Collaborative approaches to pediatric drug development 

Commercial outsourcing partners are taking the initiative to address the specific challenges of pediatric formulation and drug delivery, and a number of cross-industry consortiums have been created for this purpose. In 2017, for example, the Catalent Applied Drug Delivery Institute, which brings together medical physicians and experts from academia, pharmaceutical research, and technology innovation, entered into a collaboration with the department of pharmacy practice at Rutgers University to undertake further research into the development and administration of medicines to children. 

In the UK, the Smart Paediatric Drug Development consortium (SPaeDD-UK) includes a number of academic and industry partners with the goal of establishing an industry standard framework and suite of tools to develop safe and efficacious pediatric dosage forms. The project will provide novel predictive analytical and in-silico tools to help companies select the most appropriate formulations to support for development and commercialization, making product development quicker, cheaper, and more efficient while also increasing the probability of regulatory and technical success. 

Prioritizing the patient 

As with all patients, children need safe and effective medicines; but the challenges of developing appropriate pediatric SODFs are significant.
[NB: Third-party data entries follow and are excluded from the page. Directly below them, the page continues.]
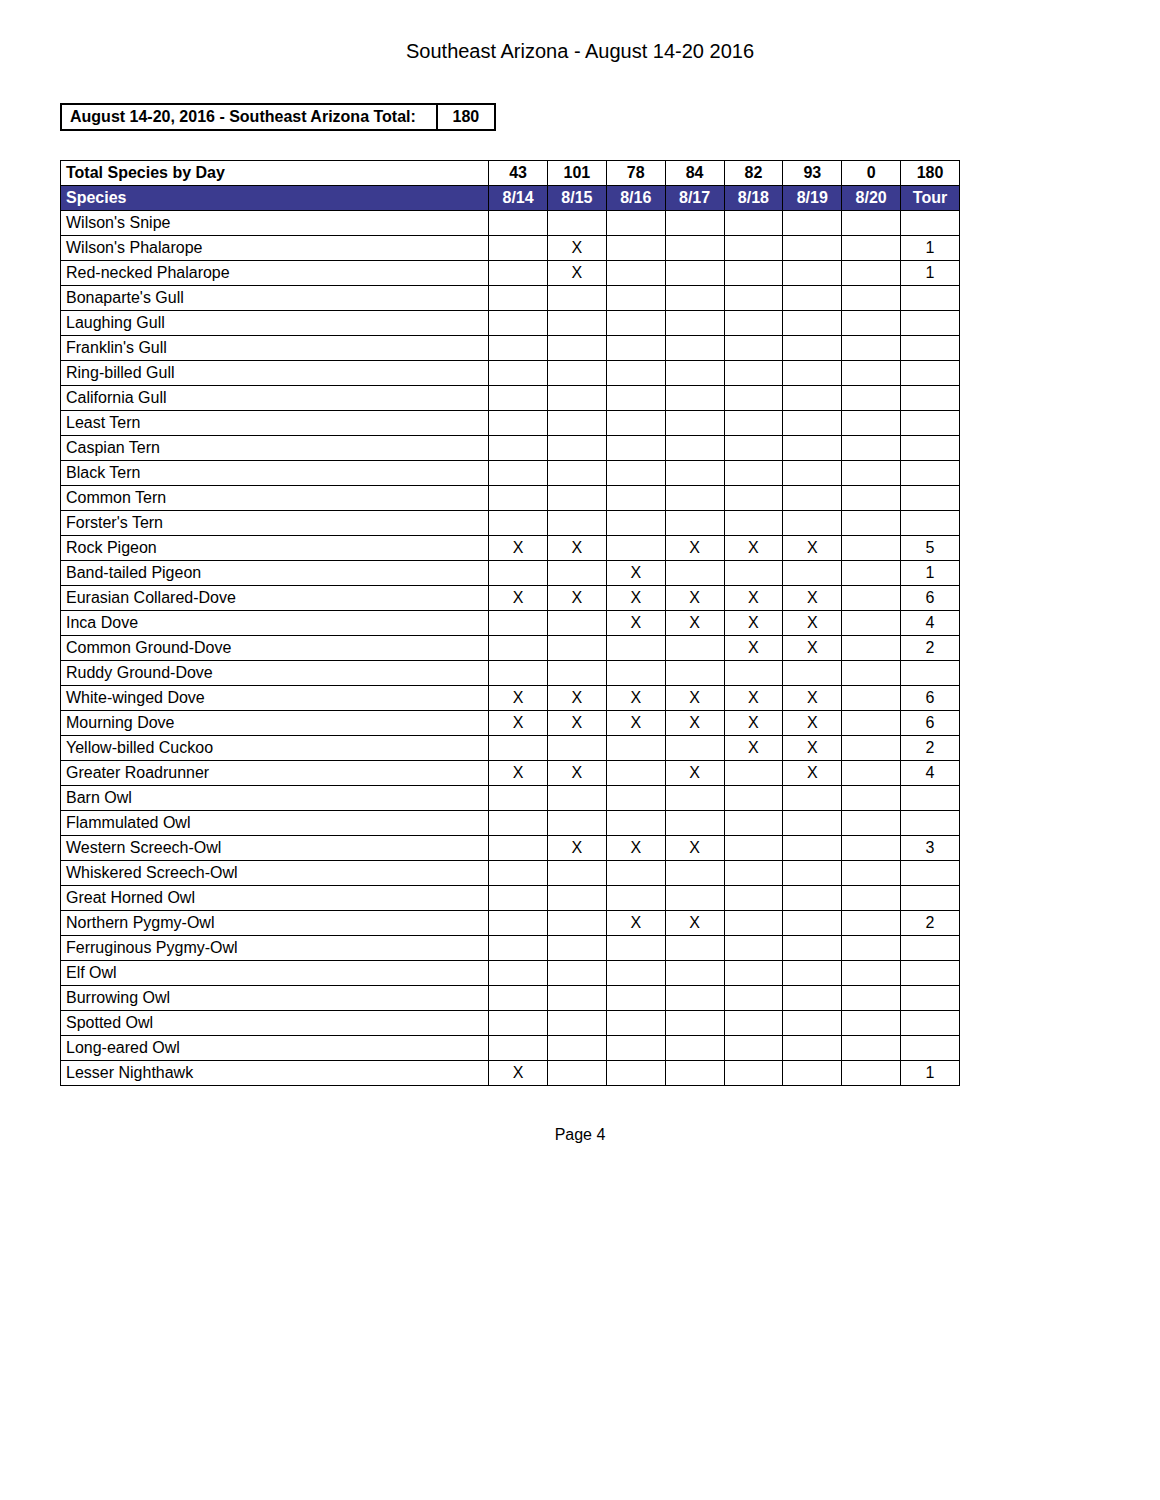Southeast Arizona - August 14-20 2016
| August 14-20, 2016 - Southeast Arizona Total: | 180 |
| Total Species by Day | 43 | 101 | 78 | 84 | 82 | 93 | 0 | 180 |
| Species | 8/14 | 8/15 | 8/16 | 8/17 | 8/18 | 8/19 | 8/20 | Tour |
| Wilson's Snipe | | | | | | | | |
| Wilson's Phalarope | | X | | | | | | 1 |
| Red-necked Phalarope | | X | | | | | | 1 |
| Bonaparte's Gull | | | | | | | | |
| Laughing Gull | | | | | | | | |
| Franklin's Gull | | | | | | | | |
| Ring-billed Gull | | | | | | | | |
| California Gull | | | | | | | | |
| Least Tern | | | | | | | | |
| Caspian Tern | | | | | | | | |
| Black Tern | | | | | | | | |
| Common Tern | | | | | | | | |
| Forster's Tern | | | | | | | | |
| Rock Pigeon | X | X | | X | X | X | | 5 |
| Band-tailed Pigeon | | | X | | | | | 1 |
| Eurasian Collared-Dove | X | X | X | X | X | X | | 6 |
| Inca Dove | | | X | X | X | X | | 4 |
| Common Ground-Dove | | | | | X | X | | 2 |
| Ruddy Ground-Dove | | | | | | | | |
| White-winged Dove | X | X | X | X | X | X | | 6 |
| Mourning Dove | X | X | X | X | X | X | | 6 |
| Yellow-billed Cuckoo | | | | | X | X | | 2 |
| Greater Roadrunner | X | X | | X | | X | | 4 |
| Barn Owl | | | | | | | | |
| Flammulated Owl | | | | | | | | |
| Western Screech-Owl | | X | X | X | | | | 3 |
| Whiskered Screech-Owl | | | | | | | | |
| Great Horned Owl | | | | | | | | |
| Northern Pygmy-Owl | | | X | X | | | | 2 |
| Ferruginous Pygmy-Owl | | | | | | | | |
| Elf Owl | | | | | | | | |
| Burrowing Owl | | | | | | | | |
| Spotted Owl | | | | | | | | |
| Long-eared Owl | | | | | | | | |
| Lesser Nighthawk | X | | | | | | | 1 |
Page 4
Overcoming those challenges remains an important goal for the industry and requires that companies carefully consider and investigate how drugs behave in children at different stages of physical development and the manner in which the product delivers the drug to the patient. 

A pediatric dosage form must ensure maximum efficacy while offering the greatest level of acceptability to both children and their caregivers. Research pioneers and formulation experts should collaborate and use every available tool and technology to effectively and efficiently develop new drug products in this area, so children will have access to the next generation of potentially life-saving treatments.